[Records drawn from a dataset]
----
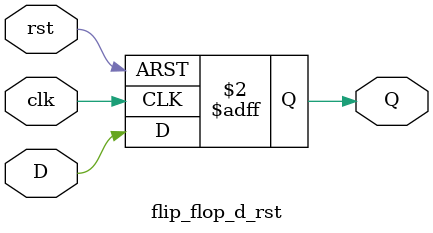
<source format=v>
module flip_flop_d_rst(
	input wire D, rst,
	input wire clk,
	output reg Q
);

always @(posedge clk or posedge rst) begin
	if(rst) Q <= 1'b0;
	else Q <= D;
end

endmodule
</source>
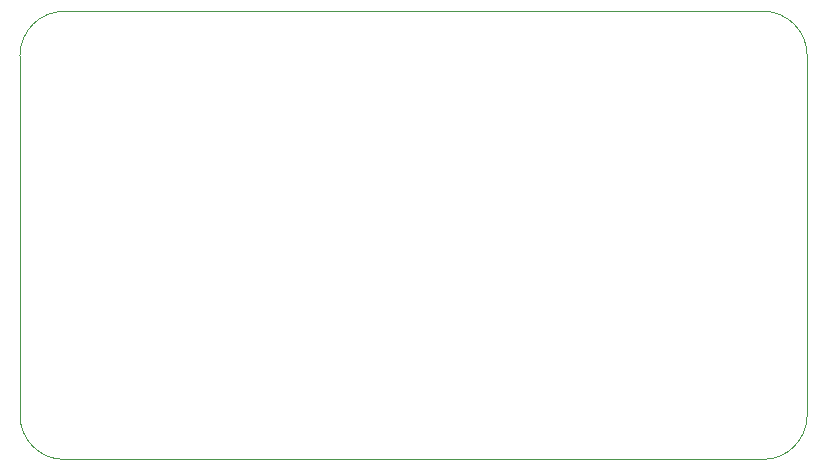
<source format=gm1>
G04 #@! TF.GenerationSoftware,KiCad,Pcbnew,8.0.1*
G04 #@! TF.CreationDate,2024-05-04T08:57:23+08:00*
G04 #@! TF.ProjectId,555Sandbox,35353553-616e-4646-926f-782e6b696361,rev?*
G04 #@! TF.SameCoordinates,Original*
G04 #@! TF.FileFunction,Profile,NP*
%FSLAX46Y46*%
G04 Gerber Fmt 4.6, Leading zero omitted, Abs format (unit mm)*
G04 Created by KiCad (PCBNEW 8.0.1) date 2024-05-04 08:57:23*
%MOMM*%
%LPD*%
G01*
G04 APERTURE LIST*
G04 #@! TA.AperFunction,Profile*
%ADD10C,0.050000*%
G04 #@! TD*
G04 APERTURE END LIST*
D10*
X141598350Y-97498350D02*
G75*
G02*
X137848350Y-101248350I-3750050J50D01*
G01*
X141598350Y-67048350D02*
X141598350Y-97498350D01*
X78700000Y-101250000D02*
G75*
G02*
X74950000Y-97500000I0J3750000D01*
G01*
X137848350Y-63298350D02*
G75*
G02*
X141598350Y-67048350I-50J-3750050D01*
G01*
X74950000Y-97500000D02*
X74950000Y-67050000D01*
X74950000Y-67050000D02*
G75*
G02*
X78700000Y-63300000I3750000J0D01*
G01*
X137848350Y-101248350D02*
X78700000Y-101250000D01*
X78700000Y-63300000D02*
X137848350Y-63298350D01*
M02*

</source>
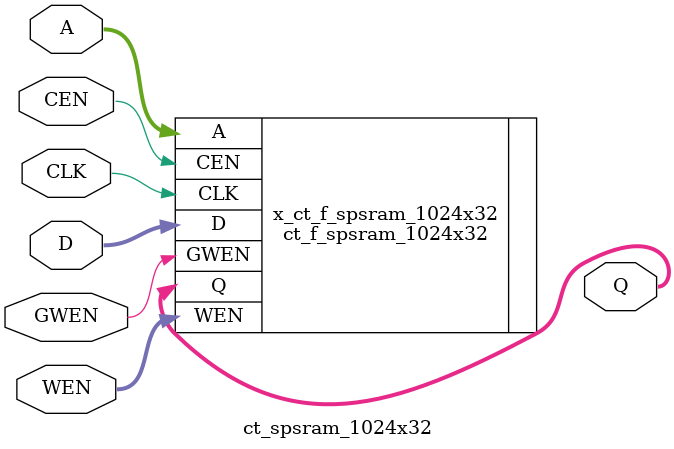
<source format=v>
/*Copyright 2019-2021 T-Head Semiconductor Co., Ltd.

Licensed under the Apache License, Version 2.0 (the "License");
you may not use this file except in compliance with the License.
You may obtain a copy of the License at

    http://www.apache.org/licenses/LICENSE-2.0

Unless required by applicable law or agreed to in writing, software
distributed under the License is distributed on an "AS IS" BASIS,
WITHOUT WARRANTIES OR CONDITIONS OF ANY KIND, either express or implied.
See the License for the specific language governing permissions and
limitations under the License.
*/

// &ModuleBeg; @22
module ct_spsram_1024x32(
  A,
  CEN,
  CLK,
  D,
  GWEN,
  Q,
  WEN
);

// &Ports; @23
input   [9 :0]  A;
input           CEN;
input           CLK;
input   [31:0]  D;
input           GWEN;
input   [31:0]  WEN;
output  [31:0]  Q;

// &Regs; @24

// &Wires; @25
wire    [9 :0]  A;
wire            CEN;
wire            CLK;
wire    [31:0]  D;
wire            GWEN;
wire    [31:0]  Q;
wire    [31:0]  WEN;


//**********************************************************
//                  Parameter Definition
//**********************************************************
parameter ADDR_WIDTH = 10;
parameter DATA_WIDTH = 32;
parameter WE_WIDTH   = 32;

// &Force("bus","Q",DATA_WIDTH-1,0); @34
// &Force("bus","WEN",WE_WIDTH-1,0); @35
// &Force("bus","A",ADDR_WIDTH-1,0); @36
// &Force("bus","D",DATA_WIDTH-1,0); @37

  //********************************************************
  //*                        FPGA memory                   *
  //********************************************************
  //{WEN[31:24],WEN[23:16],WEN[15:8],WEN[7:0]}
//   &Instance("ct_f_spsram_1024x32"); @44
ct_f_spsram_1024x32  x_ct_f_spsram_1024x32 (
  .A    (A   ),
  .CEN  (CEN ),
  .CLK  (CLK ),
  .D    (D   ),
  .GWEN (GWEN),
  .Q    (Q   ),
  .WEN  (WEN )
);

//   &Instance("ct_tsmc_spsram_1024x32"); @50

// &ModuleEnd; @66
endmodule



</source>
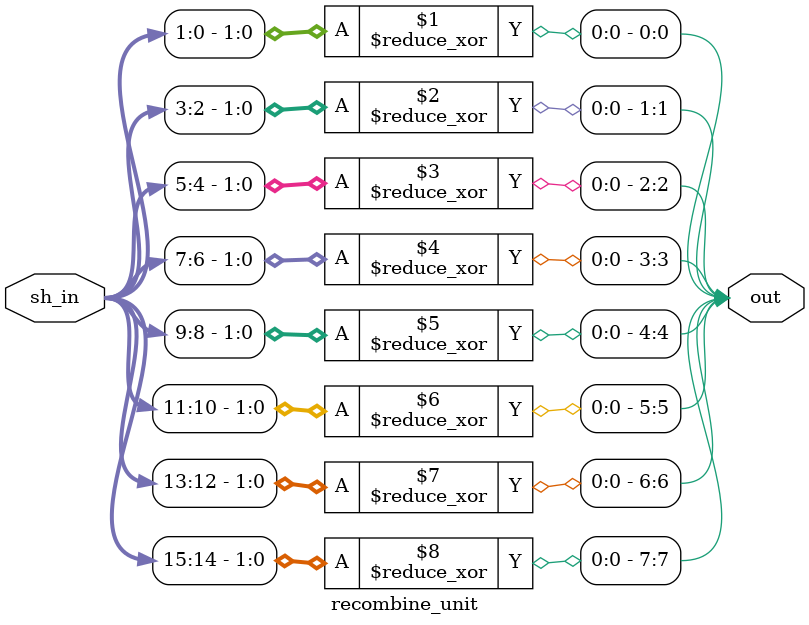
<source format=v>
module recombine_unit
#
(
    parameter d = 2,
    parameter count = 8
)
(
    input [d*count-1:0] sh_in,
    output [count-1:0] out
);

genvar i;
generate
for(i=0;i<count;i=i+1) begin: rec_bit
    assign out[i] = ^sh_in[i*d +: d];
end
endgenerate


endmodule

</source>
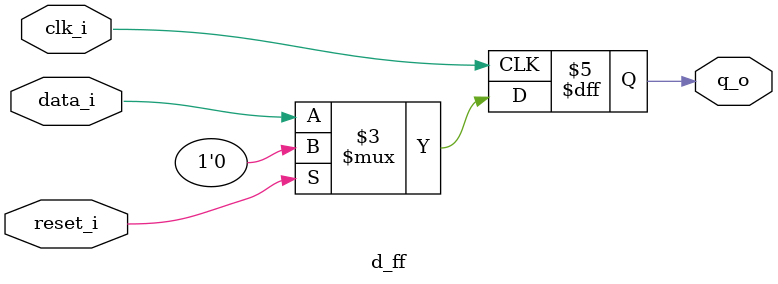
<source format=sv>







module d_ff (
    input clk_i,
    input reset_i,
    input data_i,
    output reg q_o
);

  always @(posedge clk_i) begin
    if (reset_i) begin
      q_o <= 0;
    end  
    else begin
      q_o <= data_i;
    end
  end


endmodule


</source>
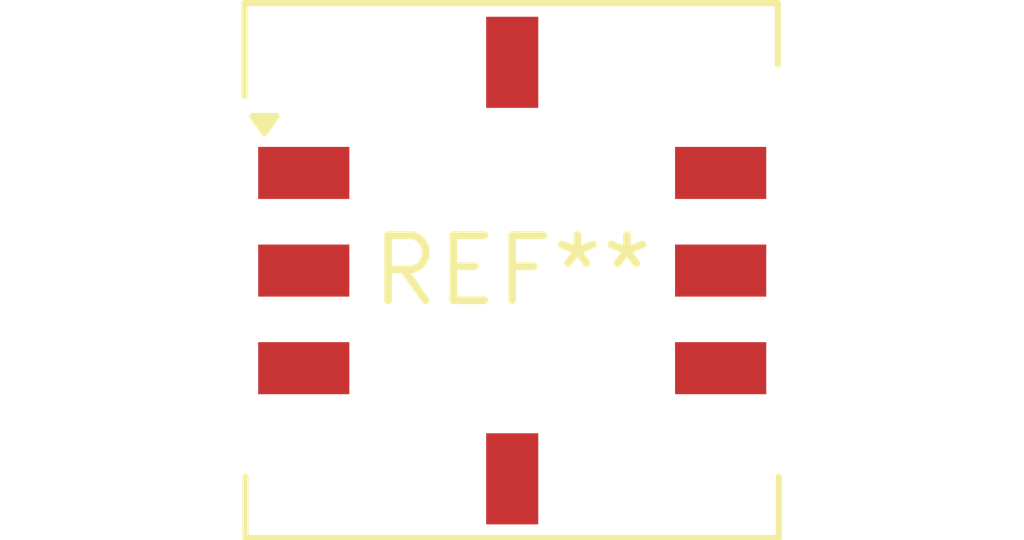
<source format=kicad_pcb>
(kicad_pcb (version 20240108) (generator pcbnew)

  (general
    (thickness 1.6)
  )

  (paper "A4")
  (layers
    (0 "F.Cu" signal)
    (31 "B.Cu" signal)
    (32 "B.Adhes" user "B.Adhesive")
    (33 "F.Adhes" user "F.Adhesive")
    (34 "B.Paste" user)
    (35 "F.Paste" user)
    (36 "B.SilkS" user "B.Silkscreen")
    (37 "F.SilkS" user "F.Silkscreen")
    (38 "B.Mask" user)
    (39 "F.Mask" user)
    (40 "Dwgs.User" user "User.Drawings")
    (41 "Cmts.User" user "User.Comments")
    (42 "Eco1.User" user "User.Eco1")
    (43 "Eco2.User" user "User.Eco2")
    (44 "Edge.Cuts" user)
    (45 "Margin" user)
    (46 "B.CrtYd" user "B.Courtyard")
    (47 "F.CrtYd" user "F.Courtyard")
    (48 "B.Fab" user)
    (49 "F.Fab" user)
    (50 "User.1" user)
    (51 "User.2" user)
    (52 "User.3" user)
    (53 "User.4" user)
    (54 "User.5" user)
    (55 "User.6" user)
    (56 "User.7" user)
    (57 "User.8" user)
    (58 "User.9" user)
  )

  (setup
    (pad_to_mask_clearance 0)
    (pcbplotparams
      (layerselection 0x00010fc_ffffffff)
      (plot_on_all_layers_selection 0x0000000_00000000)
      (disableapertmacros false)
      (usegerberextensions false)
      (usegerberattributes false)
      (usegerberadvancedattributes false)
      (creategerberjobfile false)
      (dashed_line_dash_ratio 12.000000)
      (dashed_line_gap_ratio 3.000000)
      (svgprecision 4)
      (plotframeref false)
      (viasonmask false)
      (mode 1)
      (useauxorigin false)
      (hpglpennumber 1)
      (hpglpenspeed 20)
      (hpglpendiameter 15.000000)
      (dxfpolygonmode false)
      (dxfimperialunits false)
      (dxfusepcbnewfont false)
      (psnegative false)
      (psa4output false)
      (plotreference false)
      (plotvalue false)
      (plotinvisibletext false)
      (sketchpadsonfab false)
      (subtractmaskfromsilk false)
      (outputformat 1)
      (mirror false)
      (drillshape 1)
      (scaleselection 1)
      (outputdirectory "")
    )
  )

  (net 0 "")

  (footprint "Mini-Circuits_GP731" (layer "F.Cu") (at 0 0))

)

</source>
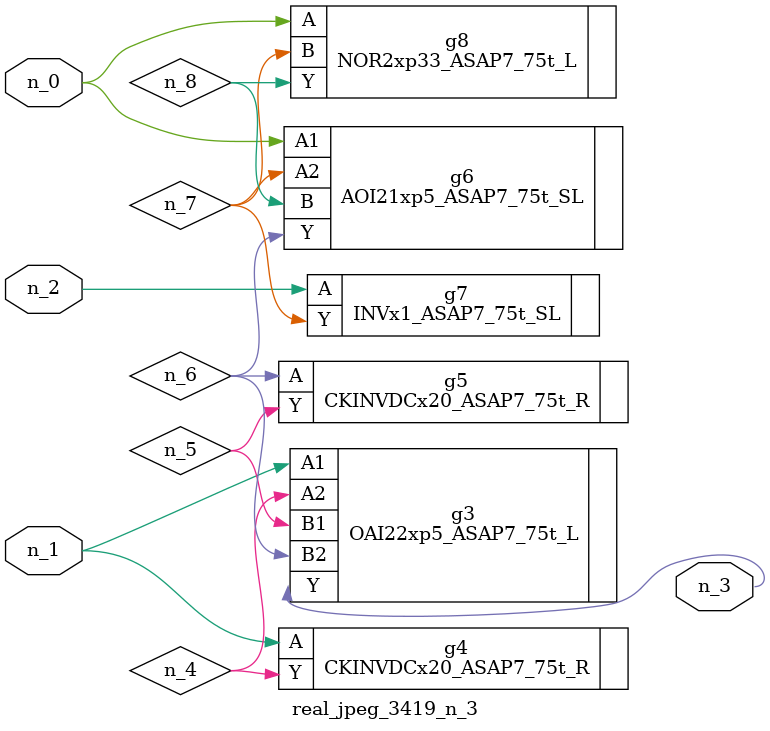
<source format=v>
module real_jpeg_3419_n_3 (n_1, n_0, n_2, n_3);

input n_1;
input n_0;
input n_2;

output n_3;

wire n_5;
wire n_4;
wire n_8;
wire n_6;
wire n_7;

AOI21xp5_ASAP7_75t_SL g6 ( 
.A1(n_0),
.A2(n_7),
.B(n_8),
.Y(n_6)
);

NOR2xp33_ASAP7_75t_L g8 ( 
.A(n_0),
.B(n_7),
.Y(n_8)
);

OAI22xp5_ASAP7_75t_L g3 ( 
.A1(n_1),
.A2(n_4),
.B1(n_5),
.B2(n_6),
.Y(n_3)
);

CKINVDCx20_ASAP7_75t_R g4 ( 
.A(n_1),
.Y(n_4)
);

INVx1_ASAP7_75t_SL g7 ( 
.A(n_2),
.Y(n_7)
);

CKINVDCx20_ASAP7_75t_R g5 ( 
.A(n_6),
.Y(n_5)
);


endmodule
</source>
----
> PROBLEM TO SOLVE
Note each line of the entries that has "LIST" in it, and copy those lines.

> YOUR SOLUTION
G04 APERTURE LIST*
G04 APERTURE END LIST*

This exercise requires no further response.